Mladenovic was hurting, hampered by an ailing leg. But she battled her way out of a 0-30 deficit at 5-6, winning four points in a row, holding for 6-6 with an ace down the T. Neither player was unduly troubled on serve until Mladenovic was pushed to the brink of defeat again at 8-9, 15-40, down double match point. But her response was outstanding. An excellent sliced service out wide in the deuce court erased one match point and an ace down the T took canceled the second. She held on for 9-9. Both players protected themselves ably on serve until the 23rd game. Behind 15-40, Pliskova drove a two-hander long.
And so Mladenovic served for the match at 12-11, but here she simply could not see herself clear to victory. Her vision was cluttered by the enormity of the task at hand. Pliskova realized she did not need to be ultra aggressive at this time, and wisely kept as many balls in play as possible, realizing her opponent might self destruct. Pliskova broke at 15 for 12-12. In the following game, she saved a break point and eventually held on with an ace. Mladenovic was unwavering, holding from 30-30 for 13-13. Both women held to make it 14-14. The steadfastness of these two players down the stretch was extraordinary.
Yet only one of them knew how to navigate the ultimate path to victory. Pliskova held for 15-14 at 30 with a winning overhead taken on the bounce, and Mladenovic was absolutely spent. Pliskova broke at love on a stream of errors from a beleaguered adversary. The 24-year-old broke at love to complete a 6-3, 4-6, 16-14 triumph in three hours and 47 minutes. It was a win well earned, a battle hard fought, and a wonderful way to start the proceedings. Pliskova had put her country deservedly out in front, 1-0.

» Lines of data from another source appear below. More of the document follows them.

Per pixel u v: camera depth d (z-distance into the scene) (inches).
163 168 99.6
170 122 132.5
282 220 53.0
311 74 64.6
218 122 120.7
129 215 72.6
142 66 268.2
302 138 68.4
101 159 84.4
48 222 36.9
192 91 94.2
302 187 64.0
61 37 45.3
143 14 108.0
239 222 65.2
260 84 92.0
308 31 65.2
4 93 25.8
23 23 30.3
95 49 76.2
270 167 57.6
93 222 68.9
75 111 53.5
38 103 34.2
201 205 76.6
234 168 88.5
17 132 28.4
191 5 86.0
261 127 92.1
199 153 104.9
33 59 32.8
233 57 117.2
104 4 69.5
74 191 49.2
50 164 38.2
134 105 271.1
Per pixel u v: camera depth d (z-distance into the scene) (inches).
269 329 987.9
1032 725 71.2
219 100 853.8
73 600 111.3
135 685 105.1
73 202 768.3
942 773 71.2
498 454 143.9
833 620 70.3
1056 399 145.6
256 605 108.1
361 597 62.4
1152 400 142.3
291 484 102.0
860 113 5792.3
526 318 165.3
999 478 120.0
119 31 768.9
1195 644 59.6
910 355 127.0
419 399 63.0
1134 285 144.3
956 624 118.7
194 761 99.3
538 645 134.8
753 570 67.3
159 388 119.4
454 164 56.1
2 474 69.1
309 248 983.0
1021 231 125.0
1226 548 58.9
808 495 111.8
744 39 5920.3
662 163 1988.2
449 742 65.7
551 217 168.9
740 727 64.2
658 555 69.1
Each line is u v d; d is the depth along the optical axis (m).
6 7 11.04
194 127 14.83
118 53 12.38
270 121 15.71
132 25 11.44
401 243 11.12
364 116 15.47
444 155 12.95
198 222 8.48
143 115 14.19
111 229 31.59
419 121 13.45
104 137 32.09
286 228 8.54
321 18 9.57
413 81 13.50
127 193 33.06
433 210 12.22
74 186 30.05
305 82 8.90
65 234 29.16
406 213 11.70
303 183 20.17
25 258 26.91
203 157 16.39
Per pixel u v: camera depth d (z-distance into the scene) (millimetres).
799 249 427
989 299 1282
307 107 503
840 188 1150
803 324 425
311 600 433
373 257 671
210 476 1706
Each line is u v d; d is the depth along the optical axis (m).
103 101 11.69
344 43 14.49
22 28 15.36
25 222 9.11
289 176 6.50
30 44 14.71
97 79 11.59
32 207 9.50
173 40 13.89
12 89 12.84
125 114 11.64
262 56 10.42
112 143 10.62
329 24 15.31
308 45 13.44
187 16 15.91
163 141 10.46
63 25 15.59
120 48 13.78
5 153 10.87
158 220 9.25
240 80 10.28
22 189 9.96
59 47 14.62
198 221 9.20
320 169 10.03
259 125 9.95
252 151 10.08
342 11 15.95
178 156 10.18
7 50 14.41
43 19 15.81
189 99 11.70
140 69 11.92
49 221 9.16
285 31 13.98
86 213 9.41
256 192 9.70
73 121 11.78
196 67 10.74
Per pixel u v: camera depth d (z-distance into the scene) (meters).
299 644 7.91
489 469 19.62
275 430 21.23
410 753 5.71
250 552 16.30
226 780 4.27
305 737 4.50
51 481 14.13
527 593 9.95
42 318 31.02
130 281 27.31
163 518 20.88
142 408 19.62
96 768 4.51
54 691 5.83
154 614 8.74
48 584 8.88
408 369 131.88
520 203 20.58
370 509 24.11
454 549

The stage was set for the dynamic left-hander Petra Kvitova to meet world No, 23 Caroline Garcia, a sprightly competitor if ever there was one.
Kvitova, the world No. 11, was the clear favorite. But she recognized the size of the challenge she faced. Garcia is a free-wheeling competitor, a brilliant shotmaker with a large imagination, and a woman who relished the opportunity to keep her country very much in the hunt. The opening set was exceedingly well played by both competitors, concluding fittingly in a tie-break. Kvitova served at 5-6 with a set point against her, but saved it with an excellent body serve to the backhand that drew an errant forehand return. Yet the left-hander from the Czech Republic was unlucky on the next point.
Her first serve down the T was precise and penetrating. Garcia could only stab at it but her chip return landed accidentally short. Kvitova was forced to come forward. Lunging, she netted an awkward backhand down the line. Garcia had garnered a second set point, and she converted it confidently with a sharply angled backhand crosscourt eliciting an errant forehand from Kvitova. The 23-year-old had claimed the set, 8-6 in a tense tie-break. Garcia had much momentum on her side, rolling to a 4-1 lead in the second set, reaching 0-40 in Kvitova’s serve.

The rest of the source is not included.